───── Input data
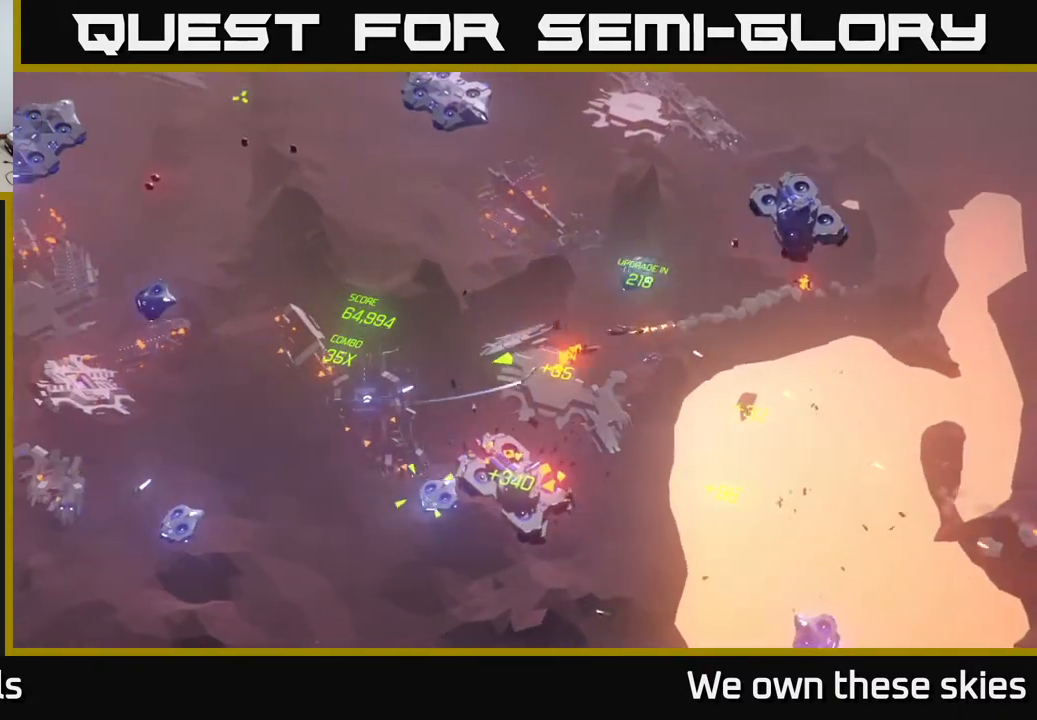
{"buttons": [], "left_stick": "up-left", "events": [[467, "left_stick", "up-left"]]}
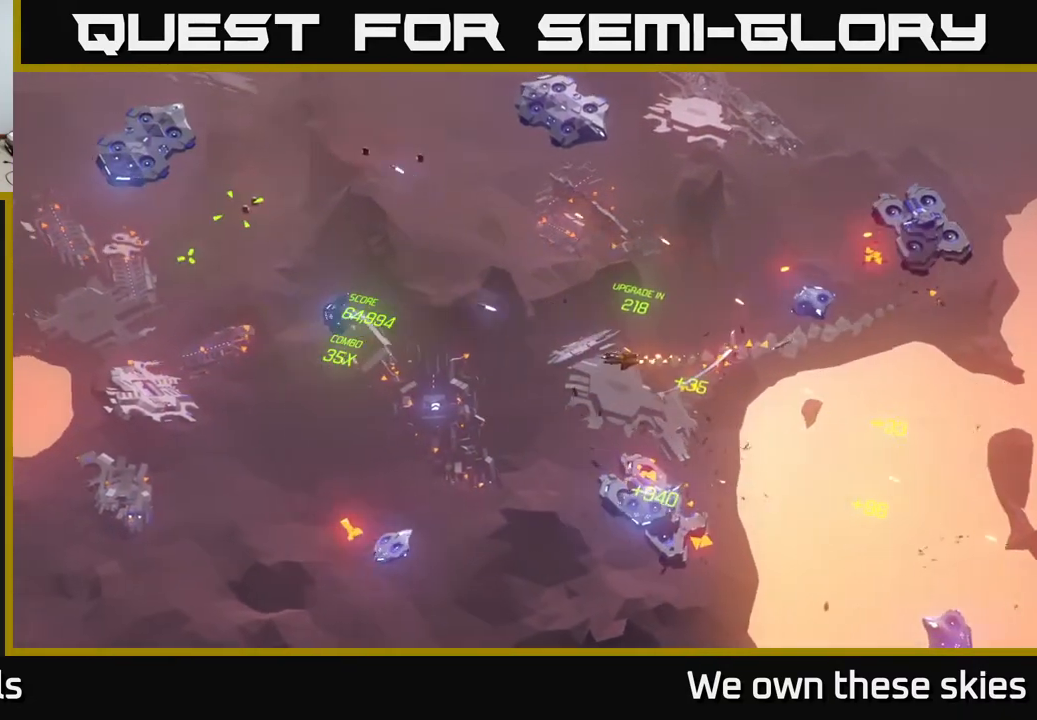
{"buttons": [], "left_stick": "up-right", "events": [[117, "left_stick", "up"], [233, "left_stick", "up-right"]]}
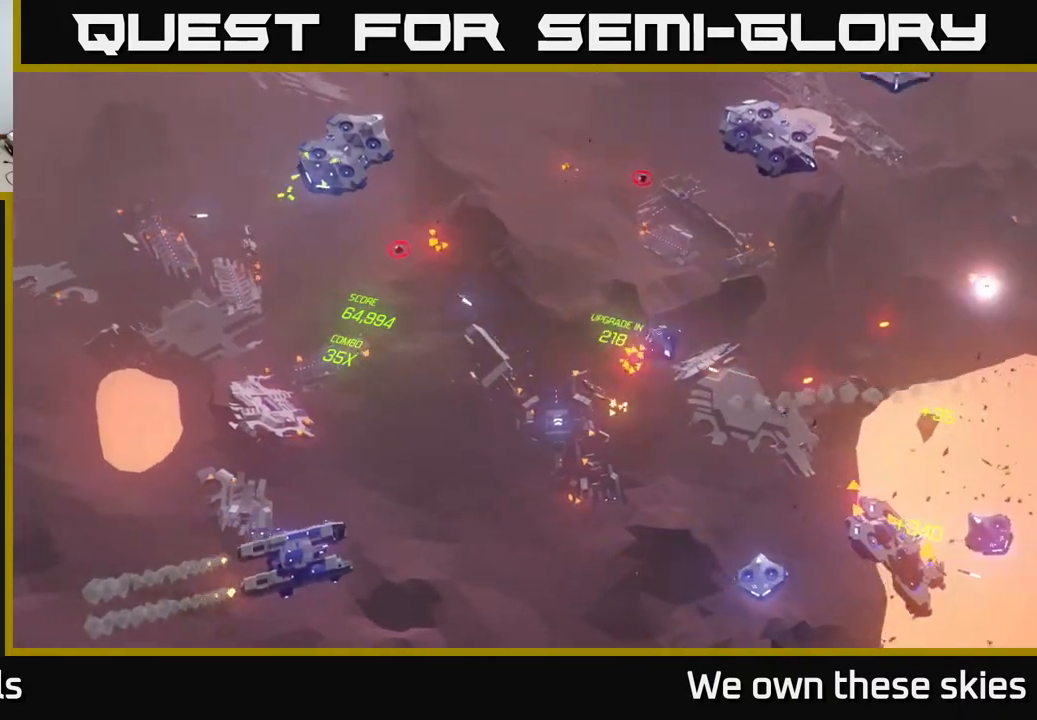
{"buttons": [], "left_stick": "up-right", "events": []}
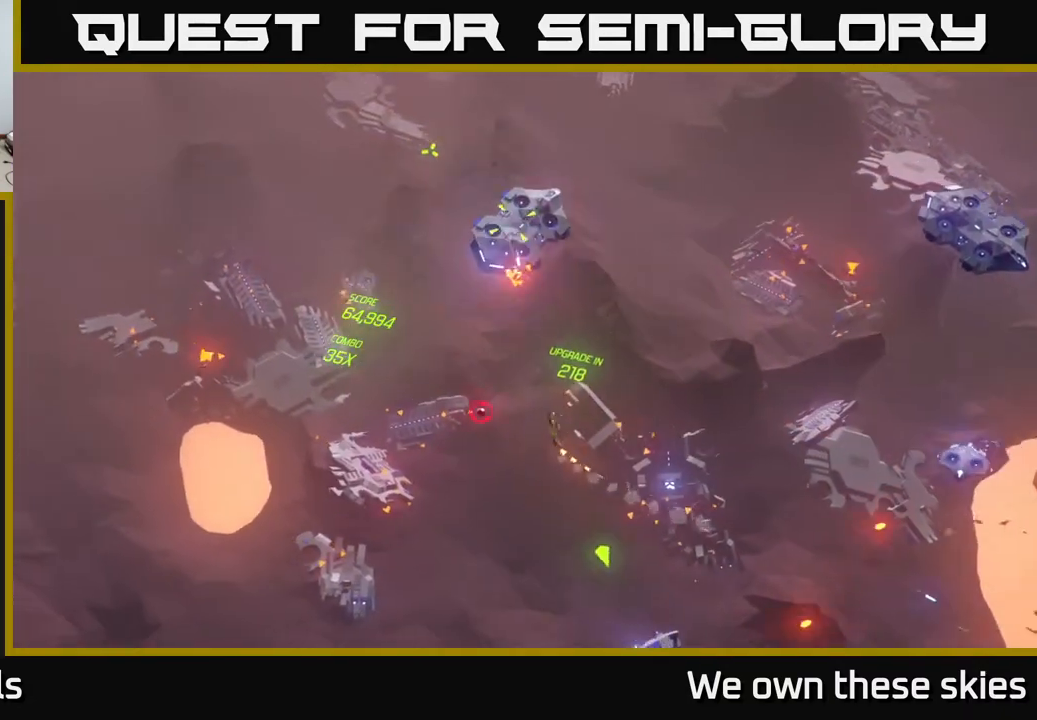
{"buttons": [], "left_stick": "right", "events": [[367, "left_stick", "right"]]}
──────────
What is required: A copy of each line in the data above that holds the string "right" is needed.

Completed exercise:
{"buttons": [], "left_stick": "up-right", "events": [[117, "left_stick", "up"], [233, "left_stick", "up-right"]]}
{"buttons": [], "left_stick": "up-right", "events": []}
{"buttons": [], "left_stick": "right", "events": [[367, "left_stick", "right"]]}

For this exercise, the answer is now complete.